- Location: Pope County / Yell County, Arkansas, United States
- Nearest city: Dardanelle, Arkansas
- Coordinates: 35°08′30″N 93°03′30″W﻿ / ﻿35.14167°N 93.05833°W
- Area: 7,055 acres (28.55 km^{2})
- Established: 1957
- Governing body: U.S. Fish and Wildlife Service
- Website: Holla Bend National Wildlife Refuge

= Holla Bend National Wildlife Refuge =

Wildlife refuge in Arkansas, U.S.

Holla Bend National Wildlife Refuge is a 7,055 acre (28.6 km^{2}) wildlife refuge located 5 miles south-east of Dardanelle, Arkansas.

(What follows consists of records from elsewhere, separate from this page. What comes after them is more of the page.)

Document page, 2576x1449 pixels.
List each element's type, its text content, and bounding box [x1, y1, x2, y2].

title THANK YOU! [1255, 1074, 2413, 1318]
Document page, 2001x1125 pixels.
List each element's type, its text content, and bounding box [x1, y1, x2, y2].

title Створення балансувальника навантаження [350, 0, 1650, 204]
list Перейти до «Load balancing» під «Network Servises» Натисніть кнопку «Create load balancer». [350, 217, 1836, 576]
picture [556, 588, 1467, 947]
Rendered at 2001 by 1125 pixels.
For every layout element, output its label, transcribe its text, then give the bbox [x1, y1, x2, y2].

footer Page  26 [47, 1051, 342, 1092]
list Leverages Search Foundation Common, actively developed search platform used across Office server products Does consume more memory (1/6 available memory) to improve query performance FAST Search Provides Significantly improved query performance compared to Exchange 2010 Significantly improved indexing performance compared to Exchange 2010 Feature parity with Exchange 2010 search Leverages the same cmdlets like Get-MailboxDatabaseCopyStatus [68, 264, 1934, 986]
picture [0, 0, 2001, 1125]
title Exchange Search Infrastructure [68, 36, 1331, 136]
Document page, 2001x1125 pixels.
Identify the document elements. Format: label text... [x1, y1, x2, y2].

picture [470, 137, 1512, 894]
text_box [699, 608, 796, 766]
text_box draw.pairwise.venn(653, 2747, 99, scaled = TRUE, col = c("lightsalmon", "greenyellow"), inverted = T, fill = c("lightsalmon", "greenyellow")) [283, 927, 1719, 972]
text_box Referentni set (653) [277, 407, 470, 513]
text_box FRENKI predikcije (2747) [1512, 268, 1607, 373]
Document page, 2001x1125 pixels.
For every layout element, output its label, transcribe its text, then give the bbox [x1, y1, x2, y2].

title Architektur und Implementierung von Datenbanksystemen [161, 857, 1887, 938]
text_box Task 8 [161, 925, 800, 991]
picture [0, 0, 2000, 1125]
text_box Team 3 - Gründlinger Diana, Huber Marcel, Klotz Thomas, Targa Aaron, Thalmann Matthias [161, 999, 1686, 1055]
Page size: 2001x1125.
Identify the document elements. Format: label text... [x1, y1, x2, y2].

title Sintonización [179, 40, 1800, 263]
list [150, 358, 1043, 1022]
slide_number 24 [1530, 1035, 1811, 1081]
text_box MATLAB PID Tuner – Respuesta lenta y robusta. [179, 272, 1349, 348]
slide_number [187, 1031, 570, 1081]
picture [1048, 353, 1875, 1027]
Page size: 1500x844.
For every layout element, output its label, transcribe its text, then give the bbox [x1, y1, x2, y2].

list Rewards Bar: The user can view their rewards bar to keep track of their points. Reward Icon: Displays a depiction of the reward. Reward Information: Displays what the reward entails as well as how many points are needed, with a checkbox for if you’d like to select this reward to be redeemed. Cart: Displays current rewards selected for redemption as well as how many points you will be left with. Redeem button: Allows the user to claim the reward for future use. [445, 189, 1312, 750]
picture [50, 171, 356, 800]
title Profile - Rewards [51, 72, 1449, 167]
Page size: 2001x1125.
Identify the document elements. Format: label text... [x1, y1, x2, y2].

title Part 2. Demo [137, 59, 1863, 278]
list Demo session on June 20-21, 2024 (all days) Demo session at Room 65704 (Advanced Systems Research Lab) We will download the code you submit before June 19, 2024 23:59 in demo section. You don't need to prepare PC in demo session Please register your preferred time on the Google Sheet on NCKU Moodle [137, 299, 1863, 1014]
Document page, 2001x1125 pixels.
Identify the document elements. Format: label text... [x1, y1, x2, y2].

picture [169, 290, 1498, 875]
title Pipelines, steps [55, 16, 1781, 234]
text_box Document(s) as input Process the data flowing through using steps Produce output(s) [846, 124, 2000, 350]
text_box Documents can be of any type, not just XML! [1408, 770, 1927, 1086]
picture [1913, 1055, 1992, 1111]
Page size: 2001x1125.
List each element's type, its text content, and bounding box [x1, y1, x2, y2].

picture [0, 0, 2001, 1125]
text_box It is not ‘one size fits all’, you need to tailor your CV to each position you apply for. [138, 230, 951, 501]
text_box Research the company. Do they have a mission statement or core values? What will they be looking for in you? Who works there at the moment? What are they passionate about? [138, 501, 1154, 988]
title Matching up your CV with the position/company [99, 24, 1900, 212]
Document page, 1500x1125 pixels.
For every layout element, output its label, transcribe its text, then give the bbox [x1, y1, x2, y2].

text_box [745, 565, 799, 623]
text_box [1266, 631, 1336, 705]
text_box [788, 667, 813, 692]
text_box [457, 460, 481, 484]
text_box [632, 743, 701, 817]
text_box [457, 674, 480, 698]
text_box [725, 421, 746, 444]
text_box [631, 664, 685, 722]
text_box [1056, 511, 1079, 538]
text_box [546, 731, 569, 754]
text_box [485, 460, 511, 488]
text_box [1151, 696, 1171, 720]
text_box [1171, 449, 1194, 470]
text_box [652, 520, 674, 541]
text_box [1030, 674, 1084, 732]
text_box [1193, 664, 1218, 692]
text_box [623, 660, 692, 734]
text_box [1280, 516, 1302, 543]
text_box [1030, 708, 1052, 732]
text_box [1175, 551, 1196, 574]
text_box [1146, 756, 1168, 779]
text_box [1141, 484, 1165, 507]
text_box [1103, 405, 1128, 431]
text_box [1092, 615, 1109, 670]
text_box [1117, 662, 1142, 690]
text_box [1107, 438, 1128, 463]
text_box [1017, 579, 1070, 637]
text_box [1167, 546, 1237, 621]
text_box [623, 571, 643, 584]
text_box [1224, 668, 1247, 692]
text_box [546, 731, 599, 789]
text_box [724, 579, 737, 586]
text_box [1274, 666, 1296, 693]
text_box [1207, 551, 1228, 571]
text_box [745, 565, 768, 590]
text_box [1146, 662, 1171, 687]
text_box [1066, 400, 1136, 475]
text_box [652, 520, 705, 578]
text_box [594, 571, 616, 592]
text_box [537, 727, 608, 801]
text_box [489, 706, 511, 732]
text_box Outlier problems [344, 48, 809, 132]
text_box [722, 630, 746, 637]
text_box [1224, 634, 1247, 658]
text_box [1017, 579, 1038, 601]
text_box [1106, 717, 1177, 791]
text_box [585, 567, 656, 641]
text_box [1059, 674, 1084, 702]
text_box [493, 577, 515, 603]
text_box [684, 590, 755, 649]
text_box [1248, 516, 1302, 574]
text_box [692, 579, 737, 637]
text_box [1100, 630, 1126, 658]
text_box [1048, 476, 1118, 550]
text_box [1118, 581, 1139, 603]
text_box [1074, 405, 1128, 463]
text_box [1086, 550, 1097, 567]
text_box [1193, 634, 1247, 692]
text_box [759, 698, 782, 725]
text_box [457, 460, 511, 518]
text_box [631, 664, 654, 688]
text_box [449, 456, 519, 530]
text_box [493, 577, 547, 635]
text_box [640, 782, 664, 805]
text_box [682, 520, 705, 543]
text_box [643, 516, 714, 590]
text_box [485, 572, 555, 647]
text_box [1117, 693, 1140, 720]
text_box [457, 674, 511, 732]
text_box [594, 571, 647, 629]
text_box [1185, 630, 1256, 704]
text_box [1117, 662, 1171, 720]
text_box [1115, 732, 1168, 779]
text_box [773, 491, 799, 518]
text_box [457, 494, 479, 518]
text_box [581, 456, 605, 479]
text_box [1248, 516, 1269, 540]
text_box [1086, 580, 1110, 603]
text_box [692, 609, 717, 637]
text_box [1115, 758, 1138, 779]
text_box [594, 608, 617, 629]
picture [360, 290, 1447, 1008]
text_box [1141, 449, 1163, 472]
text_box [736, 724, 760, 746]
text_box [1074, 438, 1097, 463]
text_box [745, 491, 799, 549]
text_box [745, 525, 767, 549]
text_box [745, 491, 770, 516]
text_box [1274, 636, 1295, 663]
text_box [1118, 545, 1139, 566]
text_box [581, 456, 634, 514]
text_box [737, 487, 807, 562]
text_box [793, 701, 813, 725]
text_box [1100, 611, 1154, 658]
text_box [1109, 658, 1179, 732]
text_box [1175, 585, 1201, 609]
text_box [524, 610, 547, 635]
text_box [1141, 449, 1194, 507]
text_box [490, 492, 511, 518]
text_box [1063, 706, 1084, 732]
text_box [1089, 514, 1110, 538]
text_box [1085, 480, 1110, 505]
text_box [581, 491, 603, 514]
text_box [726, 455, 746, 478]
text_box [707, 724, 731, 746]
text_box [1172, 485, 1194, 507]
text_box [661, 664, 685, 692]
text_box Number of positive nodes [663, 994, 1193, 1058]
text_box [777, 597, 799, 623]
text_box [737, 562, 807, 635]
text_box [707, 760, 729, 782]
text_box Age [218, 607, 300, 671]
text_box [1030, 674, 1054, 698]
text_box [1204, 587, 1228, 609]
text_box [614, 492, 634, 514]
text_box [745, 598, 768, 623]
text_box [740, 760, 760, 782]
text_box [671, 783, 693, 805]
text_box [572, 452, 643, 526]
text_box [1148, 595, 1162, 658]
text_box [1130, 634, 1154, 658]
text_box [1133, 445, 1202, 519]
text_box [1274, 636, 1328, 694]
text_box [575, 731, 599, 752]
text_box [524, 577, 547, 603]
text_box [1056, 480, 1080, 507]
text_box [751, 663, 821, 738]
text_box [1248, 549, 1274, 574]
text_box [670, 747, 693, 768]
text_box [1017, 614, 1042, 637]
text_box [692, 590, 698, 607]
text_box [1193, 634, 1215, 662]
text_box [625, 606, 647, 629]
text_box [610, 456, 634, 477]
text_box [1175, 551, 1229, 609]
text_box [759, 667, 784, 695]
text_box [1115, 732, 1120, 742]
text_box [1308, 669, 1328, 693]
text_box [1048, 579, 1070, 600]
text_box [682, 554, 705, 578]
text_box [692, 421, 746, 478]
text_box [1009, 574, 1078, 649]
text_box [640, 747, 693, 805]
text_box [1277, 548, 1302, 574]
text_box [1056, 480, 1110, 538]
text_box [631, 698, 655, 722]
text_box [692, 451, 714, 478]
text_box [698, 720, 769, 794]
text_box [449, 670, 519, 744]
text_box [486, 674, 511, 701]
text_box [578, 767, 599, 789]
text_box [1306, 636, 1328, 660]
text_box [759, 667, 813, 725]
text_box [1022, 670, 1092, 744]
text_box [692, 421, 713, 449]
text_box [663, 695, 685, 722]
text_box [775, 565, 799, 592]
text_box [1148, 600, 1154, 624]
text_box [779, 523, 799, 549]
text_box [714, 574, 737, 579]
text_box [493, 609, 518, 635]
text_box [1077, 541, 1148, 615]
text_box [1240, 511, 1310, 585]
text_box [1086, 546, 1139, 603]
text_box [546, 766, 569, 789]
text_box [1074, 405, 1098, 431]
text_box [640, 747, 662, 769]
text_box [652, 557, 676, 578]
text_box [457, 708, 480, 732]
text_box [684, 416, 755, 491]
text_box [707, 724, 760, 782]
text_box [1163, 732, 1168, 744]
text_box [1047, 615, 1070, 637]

The Holla Bend National Wildlife Refuge is bounded on one side by the Arkansas River and on its other sides by an oxbow lake that was formerly the main channel of the Arkansas. The oxbow lake was formed in 1954 by the Army Corps of Engineers during their efforts to straighten the Arkansas River navigation channel. The island that was formed by this project between the old and new channels was transferred to the US Department of the Interior in 1957 for use as a wildlife refuge. The land was formerly agricultural land but was abandoned after the 1927 flood.

The primary function of this refuge is to provide a winter home for ducks and geese that migrate from the north along the Mississippi Flyway each year. Up to 100,000 of these fowl live in the refuge during the winter months.